Let's admit this much. For some folks in Calhoun County — those who have jobs, who work hard, who save when they can — the realities are dreadful, but they could be worse. You understand this isn't a pimple-on-the-cheek problem; it's not going away in a few days. There is no magic ointment.
Nevertheless, you have a spouse, and kids, and a not-so-new house, and only a few cataclysmic complaints. Your money doesn't go nearly as far as it did a year ago, two years ago. You're watching what you're doing, where your money's going, more than you ever have. You're not happy, though you're also not preparing to emigrate to Ontario, either.
You're not destitute — yet. Others are.
It's all about how it affects you. That's human nature, and it's OK to view it that way. That's how I feel. And that's also one reason why some of us prefer living in everyday America — the towns of Calhoun County — instead of chasing the dream of St. Elmo's Fire and moving to the big city, where people are numbers and souls don't mean as much to managers as does the bottom line.

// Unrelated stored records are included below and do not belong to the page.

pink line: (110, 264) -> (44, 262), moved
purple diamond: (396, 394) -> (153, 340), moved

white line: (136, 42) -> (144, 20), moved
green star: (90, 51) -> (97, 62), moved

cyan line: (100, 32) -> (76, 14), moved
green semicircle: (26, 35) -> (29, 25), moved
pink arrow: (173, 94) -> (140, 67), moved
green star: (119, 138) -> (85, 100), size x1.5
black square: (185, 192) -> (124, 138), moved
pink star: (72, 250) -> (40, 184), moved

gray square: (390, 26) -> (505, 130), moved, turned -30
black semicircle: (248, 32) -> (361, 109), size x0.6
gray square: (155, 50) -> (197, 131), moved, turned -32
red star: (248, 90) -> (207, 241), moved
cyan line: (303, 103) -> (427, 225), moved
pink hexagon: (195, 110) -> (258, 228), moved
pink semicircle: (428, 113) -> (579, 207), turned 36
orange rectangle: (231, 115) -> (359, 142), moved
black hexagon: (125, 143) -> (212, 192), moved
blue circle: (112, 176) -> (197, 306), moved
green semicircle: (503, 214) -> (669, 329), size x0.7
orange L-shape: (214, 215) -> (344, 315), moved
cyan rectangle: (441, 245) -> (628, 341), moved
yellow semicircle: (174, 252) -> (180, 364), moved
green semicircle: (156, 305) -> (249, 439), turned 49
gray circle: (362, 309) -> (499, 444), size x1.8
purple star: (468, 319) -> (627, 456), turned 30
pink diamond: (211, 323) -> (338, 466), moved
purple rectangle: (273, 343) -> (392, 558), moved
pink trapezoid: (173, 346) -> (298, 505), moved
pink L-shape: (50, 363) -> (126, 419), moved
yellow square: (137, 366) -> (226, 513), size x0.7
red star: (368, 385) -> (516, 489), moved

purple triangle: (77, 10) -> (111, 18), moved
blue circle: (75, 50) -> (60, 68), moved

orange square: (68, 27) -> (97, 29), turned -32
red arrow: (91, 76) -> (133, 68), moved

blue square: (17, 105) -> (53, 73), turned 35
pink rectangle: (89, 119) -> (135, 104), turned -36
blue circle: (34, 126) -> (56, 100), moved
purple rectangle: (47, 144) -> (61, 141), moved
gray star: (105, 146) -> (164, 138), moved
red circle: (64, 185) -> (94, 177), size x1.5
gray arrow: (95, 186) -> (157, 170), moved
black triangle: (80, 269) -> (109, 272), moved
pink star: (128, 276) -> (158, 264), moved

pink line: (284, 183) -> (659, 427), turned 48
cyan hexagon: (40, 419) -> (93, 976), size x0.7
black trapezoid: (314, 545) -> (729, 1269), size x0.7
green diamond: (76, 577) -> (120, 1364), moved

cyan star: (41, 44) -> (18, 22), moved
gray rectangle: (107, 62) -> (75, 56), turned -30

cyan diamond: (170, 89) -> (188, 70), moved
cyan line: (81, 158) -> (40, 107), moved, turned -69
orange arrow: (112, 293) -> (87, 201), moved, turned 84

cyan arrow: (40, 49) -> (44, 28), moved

Just make money, baby, they say.
Everything's connected. It's the economic version of dominos; this piece falls, which knocks over another piece, which knocks over another piece, and it doesn't stop until all is laid waste. Economists with Ph.D.s will tell you that's why you should tremble at night, because Bear Stearns needed rescuing, because Lehman Brothers filed for bankruptcy, because D.C. now owns AIG.
No, not really.
What's bothersome is that more and more students at Jacksonville State — a regional university that should be affordable to its students — and our community colleges are finding the cost unaffordable. And that most Calhoun County cities — there's one notable exception — are preparing budgets that can hardly keep the lights on. And that the county's budget is no different. And that our hard-working neighbors who are ready to retire can't; their portfolios have leaked too much cash. And that car salesmen can't sell cars, and that real-estate agents can't sell many houses, and that more and more people in this county — not those on Wall Street, not those at Bear Stearns or AIG — are having to choose: buy that gallon of milk or put a gallon of gas in the tank.
And what about Calhoun County's lowest-income residents? Their plight? Tell that story to Anniston's incoming mayor, or to this district's congressman, or to November's winner.
That's why we should tremble. Not because of the problems in Washington, not because of the troubles in New York, but because of the realities here, in our homes, on our streets, in our own work places. Yeah, we get the domino effect.
I desperately want to believe that this isn't the calamitous, end-of-our-nation-as-we-know-it episode that some fear. Surely, it's not. Panic, as seen last Friday, is viral, impossible to stop. And the truth is that the towns of this county have their recent economic success stories: new banks popping up like so many mushrooms along Quintard, new retail developments in Jacksonville, the old-but-true reality of Oxford business.